Brian Becker and John Kiriakou, co-hosts of Sputnik Radio's Loud & Clear, spoke to Peter Ford who served as the British ambassador to Syria from 2003 to 2006. Ford, a supporter of the Assad government and frequent critic of the British support for anti-Assad rebel groups, discussed what will become of various factions now that the war is reaching its final stages.
Up first: Daesh and other Islamist militant groups. Ford reminds Becker and Kiriakou "Many of the fighters were foreigners. Many have been killed, many have fled borders into Iraq and Jordan, and the remaining probably number only about ten thousand in all. Not many of them will be fit for reabsorption into Syrian society, but there are other groups [such as] the al-Nusra Front, the al-Qaeda affiliate which is probably as powerful as Daesh and which controls the Idlib province up in the Northwest. They're mostly Syrian, and they will be an even harder nut to crack. They will crack, but it's going to take a big push."
But even if Daesh and its affiliate groups are doomed, they're far from the only opponent of the Syrian regime.
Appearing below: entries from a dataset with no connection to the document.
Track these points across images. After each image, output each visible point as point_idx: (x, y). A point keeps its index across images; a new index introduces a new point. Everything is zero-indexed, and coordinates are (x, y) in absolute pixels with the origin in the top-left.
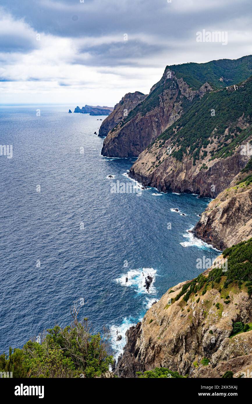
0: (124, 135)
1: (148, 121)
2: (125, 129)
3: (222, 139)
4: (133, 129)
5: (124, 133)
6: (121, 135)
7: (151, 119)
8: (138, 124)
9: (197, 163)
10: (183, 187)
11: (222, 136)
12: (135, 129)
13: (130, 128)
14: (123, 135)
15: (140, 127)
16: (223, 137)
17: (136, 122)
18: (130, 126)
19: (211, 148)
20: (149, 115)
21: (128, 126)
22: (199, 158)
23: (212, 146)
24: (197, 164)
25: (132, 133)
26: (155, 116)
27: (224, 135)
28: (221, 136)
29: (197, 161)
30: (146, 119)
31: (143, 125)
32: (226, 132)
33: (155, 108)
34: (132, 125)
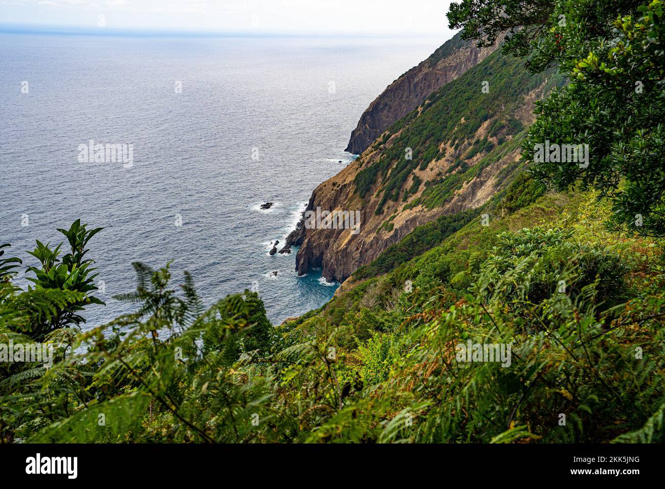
0: (387, 108)
1: (438, 79)
2: (389, 95)
3: (465, 149)
4: (407, 97)
5: (386, 105)
6: (379, 108)
7: (446, 75)
8: (418, 84)
9: (388, 208)
10: (341, 268)
11: (466, 142)
12: (411, 97)
13: (401, 92)
14: (384, 108)
15: (421, 93)
16: (470, 144)
17: (416, 80)
18: (402, 88)
19: (434, 171)
20: (443, 65)
21: (396, 89)
22: (398, 194)
23: (437, 167)
24: (386, 210)
25: (404, 105)
26: (454, 70)
27: (474, 141)
28: (464, 142)
29: (390, 203)
30: (436, 74)
31: (428, 88)
32: (481, 132)
33: (459, 50)
34: (406, 87)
An uneasy ceasefire between Assad loyalists and Syria's Kurdish minority has held in the past few months, but eventually they will meet, said Ford. "It's unlikely that the government will turn its guns on the Syrian Kurdish Peshmerga but we're approaching something of a crisis point in that regard in eastern Syria, where both the Syrian Kurds and the government forces are heading east, mopping up the remnants of [Daesh.] There is scope for clashes there. The Kurdish areas represent about 23 percent of the territory, there's no way the Syrian government would acquiesce on that part breaking off from Syria.
"Basically, the Syrian Kurds want to be a part of a unitary Syrian state," he went on to say. "But in days gone by, the Syrian government was rather clumsy dealing with their Kurds. I think at the end of the day there will be some form of limited autonomy for the Kurds within Syria… [the Kurds] want just more autonomy, which they are likely to be granted. They don't want to join their Kurdish brethren elsewhere in Independence."
"I think it's correct that the Kurds leading a fight to recover Raqqa from Daesh are trying to put cards into their own hands to be used in the final showdown at the negotiating table, where I do believe the Syrian government will make concessions in terms of the teaching of Kurdish language in schools in the area, the granting of identity documents, and other grievances that the Kurds have held."
Syria's northern neighbor Turkey has also been heavily involved in the civil war, supporting anti-Assad Sunni rebel groups that are on the verge of capitulation. "Turkey's options are limited," Ford said. "I think they will realize that some very limited measures of autonomy for the Kurds are the least bad option for them and things could have been a lot worse for them."
Assad is Alawite, a Shiite ethnic minority, but the majority of Syria's Muslim population are Sunnis. Some have expressed concerns that the Sunnis could face persecution in a post-war Syria for opposing Assad, but Ford dismissed the possibility. "Remember that about half the Syrian government army is Sunni, and the Sunni population is spread all over the country. Therefore the question of the reinsertion of Sunnis into society is a nonquestion, and already we've been seeing the movement of the internally displaced back to the areas of origin. These are largely Sunnis anyway."